We could correct each pixel of the picture individually, but this will take far too long – fixing one galaxy currently takes hours. When it comes to the SKA, this would be impossible. The SKA will generate some of the largest data streams in the world – more than the current global daily internet traffic. Also, most of the sky does not contain galaxies, so we would be wasting a lot of time.
Another solution would be to divide the image into a series of smaller images – each with a smaller collection of pixels – and correct each smaller image separately.
This, too, has problems: breaking the image into a grid means that, like the point-at-a-time approach, a lot of time and computing power would be wasted because most of our smaller images do not have galaxies.
At the Rhodes University Centre for Radio Astronomy Techniques & Technologies (RATT), we aim to develop the best way to break up the image that reduces both the error and the number of sky pieces. Since the error depends on how bright a galaxy is and how close it is to other galaxies – because other galaxies are more likely to be hiding in a bright galaxy’s halo – we break it into pieces first. Each piece contains one of the brightest galaxies in the image. The more pieces, the less distortion we are likely to have, and the more accurate the image will be.
This problem is not unique to radio astronomy, although the data processing required for the likes of the SKA is not a recent invention. In 1854, the physician John Snow used this method to determine the source of the London cholera outbreak. In 1908, it was generalised by Russian mathematician Georgy Voronoi.
A Voronoi Diagram allows us to identify the brightest galaxies in an image, and then break the image up around them. It is a bit like like breaking a large chocolate-chip biscuit up so that each broken segment has a big chip of chocolate in it. The bigger the chocolate chip, the bigger the fragment of biscuit.
In terms of cosmology, this means that the brighter the galaxy, the larger its piece of the image can potentially be.
But what happens if two bright galaxies are close enough that their halos overlap? Then it would be better, both for the computer and the final image, if they were in the same piece. So the next step is then to find all cases like this and join these types of pieces back together.
Despite finding an easier way to navigate the image and data, time is still an issue: it would take many hours to do these calculations, especially when the image contains thousands of galaxies.
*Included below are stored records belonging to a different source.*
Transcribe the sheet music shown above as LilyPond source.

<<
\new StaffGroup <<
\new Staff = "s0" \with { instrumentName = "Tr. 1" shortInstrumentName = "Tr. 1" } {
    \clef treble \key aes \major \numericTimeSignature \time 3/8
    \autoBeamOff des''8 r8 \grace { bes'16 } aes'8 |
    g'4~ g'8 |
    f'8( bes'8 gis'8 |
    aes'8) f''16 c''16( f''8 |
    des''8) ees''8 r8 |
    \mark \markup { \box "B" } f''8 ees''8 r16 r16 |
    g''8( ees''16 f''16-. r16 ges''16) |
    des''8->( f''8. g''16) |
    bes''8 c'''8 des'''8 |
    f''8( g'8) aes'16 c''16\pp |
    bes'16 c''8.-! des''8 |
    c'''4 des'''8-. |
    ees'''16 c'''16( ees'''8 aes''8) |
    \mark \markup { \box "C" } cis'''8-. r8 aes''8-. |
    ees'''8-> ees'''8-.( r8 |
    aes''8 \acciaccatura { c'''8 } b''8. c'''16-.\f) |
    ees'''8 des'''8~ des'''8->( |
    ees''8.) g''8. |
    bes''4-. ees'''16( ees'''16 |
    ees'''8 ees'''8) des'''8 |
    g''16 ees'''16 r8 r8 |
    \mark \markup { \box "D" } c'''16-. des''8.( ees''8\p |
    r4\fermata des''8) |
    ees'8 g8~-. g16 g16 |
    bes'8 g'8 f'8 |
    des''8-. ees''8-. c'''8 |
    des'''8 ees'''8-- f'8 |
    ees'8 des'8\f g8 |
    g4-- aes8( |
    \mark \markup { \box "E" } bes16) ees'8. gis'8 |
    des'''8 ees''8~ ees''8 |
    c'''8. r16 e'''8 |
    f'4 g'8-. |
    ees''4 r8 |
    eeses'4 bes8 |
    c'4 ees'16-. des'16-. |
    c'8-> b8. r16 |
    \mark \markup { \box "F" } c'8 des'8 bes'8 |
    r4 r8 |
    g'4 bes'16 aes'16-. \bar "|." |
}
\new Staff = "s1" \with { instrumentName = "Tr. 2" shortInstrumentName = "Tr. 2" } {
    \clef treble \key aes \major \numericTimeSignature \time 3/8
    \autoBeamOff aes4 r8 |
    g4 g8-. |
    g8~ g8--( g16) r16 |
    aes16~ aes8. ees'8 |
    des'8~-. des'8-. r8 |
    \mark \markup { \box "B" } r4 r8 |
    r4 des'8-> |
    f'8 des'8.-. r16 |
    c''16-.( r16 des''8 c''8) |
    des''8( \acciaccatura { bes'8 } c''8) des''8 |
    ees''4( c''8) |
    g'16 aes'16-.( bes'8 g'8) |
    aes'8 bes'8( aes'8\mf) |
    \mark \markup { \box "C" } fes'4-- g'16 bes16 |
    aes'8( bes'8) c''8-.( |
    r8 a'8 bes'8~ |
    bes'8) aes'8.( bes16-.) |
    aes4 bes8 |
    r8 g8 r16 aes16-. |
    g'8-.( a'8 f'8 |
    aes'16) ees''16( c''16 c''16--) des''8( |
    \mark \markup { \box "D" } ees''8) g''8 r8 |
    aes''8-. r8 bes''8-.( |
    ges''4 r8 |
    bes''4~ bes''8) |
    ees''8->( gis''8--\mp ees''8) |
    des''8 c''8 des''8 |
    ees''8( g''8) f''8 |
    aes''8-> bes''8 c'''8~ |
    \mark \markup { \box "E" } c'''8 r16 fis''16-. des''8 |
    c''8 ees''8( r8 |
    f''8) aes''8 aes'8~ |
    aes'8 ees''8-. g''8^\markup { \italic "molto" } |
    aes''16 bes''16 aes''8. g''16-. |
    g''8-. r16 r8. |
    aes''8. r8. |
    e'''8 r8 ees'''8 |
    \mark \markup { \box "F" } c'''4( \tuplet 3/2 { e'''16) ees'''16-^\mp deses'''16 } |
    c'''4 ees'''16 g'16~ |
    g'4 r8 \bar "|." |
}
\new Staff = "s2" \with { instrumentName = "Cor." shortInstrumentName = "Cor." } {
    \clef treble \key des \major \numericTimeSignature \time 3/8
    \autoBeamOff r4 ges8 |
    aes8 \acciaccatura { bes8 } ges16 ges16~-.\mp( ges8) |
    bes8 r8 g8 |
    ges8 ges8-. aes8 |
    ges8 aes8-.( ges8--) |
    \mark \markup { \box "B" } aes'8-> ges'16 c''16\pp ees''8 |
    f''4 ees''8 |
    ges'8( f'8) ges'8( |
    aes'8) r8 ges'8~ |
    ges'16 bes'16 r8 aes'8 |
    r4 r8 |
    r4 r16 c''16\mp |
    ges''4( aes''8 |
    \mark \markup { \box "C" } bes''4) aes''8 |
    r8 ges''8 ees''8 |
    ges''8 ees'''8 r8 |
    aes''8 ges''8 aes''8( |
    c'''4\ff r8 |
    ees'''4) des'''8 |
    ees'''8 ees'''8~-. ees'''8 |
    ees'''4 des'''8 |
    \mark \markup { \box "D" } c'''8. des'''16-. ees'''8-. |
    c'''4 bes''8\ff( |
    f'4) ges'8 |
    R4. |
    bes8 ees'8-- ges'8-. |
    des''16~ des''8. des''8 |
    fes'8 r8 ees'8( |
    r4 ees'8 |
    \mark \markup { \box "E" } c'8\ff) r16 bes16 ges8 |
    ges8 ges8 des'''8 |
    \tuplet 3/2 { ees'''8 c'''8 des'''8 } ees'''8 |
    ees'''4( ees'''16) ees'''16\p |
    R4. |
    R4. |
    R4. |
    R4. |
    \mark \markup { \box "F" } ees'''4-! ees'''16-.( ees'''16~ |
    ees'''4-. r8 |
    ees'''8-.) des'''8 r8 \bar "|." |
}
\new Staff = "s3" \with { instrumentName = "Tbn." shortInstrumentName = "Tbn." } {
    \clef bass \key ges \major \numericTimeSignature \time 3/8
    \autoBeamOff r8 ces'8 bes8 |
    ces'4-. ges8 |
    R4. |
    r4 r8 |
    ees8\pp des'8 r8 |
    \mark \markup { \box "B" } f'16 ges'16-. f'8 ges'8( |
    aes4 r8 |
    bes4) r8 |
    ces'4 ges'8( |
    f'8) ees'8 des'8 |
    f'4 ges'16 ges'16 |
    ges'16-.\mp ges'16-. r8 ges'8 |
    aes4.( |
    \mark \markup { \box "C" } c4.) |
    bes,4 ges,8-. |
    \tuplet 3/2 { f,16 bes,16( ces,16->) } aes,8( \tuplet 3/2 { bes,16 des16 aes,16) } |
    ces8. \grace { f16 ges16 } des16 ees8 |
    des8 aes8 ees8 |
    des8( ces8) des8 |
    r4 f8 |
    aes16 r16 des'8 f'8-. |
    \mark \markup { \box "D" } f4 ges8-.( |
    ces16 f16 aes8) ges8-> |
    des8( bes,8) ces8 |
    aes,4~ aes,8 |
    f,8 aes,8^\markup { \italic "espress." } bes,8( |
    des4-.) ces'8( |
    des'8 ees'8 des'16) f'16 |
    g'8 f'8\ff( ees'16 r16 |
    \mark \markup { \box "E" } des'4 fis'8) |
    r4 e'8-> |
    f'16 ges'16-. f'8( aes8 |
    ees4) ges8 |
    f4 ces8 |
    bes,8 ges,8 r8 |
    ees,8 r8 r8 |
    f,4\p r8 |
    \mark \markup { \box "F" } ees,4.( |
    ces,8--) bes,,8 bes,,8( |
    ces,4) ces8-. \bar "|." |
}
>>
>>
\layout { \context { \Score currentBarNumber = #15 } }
That’s where gaming comes in.
Graphics processing units, or GPUs, were initially designed for gaming, but quickly became widely used for research and parallel programming because they are great at running a lot of small, similar tasks at the same time. So while GPUs have allowed people all over the world to kill zombies, explore worlds, and build civilisations in stunning detail, they will also help us to further people’s understanding of the Universe. For me, it allows us to create a Voronoi Diagram and find the best pieces of an image to merge together much faster.
The use of GPUs and more clever ways of problem solving are particularly necessary in the field of radio astronomy, especially with a fully operational MeerKAT and SKA on the horizon. In a system that will soon generate data on a scale researchers have never seen before, we need ways to cope with this data as quickly and efficiently as possible.